## [Supplied passage]
Start of Block

# NAFB - Rapidled.com LED kits



## liz (Jan 16, 2008)

I was just at NAFB and was told if anyone wants to order theses kits than they must do so ASAP - John is going away in another week for a couple of months. 

John says he can get anything that is on the Rapidled.com site but he cannot put the order in until he has received everyones order. So, if you were thinking of getting these LED's than it is time to firm up with John.

The LED's are 3 watt Crees and you can get a variety of optics.

LED KIT PRICES

Dimmable DIY Kits: 

12 Premium Kit $135
12 Ultra Premium Kit $135
24 Premium Kit $240
24 Ultra Premium Kit $245
36 Premium Kit $360
36 Ultra Premium Kit $365
48 Premium Kit $470 
48 Ultra Premium Kit $475

ADD SALES TAX TO THE LED KITS PRICES


----------



## Flazky (Jan 9, 2010)

Hi there,
Does John have an email I can contact him by? The one on his website 
doesnt seem to be working =(


----------



## liz (Jan 16, 2008)

He does if you can wait until tomorrow I wlll get it for you- I am out of town right now


----------



## liz (Jan 16, 2008)

[email protected] - John's email address.


----------



## Cypher (Apr 15, 2006)

Best way to get any info from NAFB and John is to call them and/ or go there and speak to him in person. I've rarely ever gotten a reply from John via email.


----------

End of Block

## [Raw data]
Start of Block

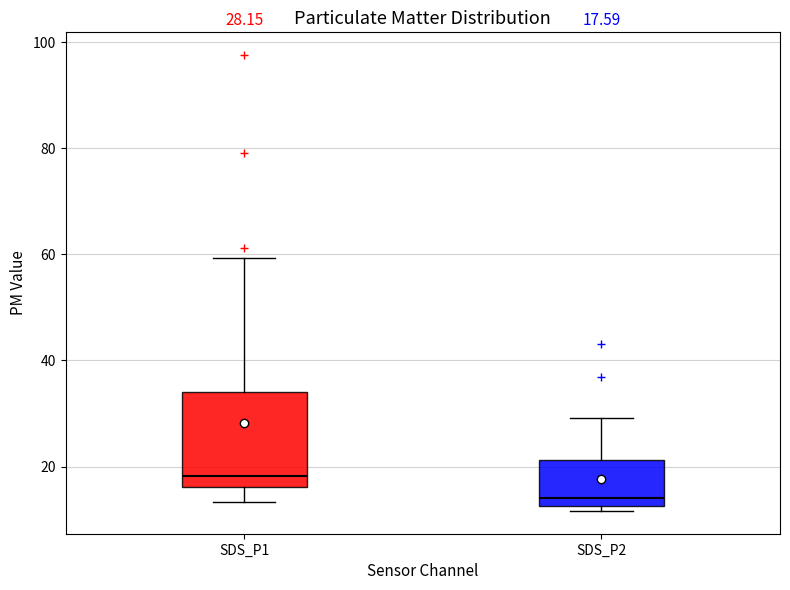

Which box is the tallest, from its lower edge to its upper edge?

SDS_P1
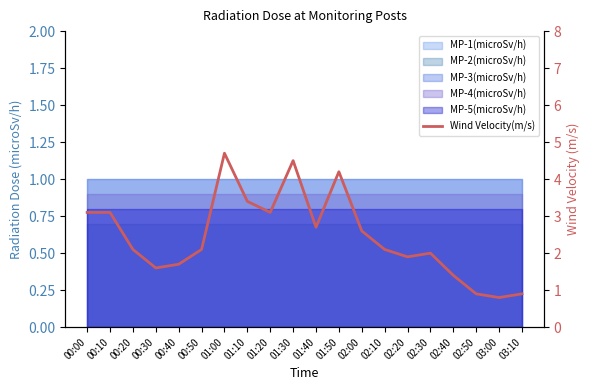

Reading left to right, list all the values displayed in this chart.

3.1	3.1	2.1	1.6	1.7	2.1	4.7	3.4	3.1	4.5	2.7	4.2	2.6	2.1	1.9	2.0	1.4	0.9	0.8	0.9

End of Block

## [Exercises to complete]
(a) Reproduce the part of the LED kits thread that opens with the words containing "# NAFB - Rapidled.com" and closes with "variety of optics.".
(b) Translate this sentence from the LED kits thread into Spanish: "I've rarely ever gotten a reply from John via email."
The data placed after the LED kits thread is a separate set of material.

## [Numbered responses]
(a)
# NAFB - Rapidled.com LED kits



## liz (Jan 16, 2008)

I was just at NAFB and was told if anyone wants to order theses kits than they must do so ASAP - John is going away in another week for a couple of months. 

John says he can get anything that is on the Rapidled.com site but he cannot put the order in until he has received everyones order. So, if you were thinking of getting these LED's than it is time to firm up with John.

The LED's are 3 watt Crees and you can get a variety of optics.

(b) Rara vez he recibido una respuesta de John por correo electrónico.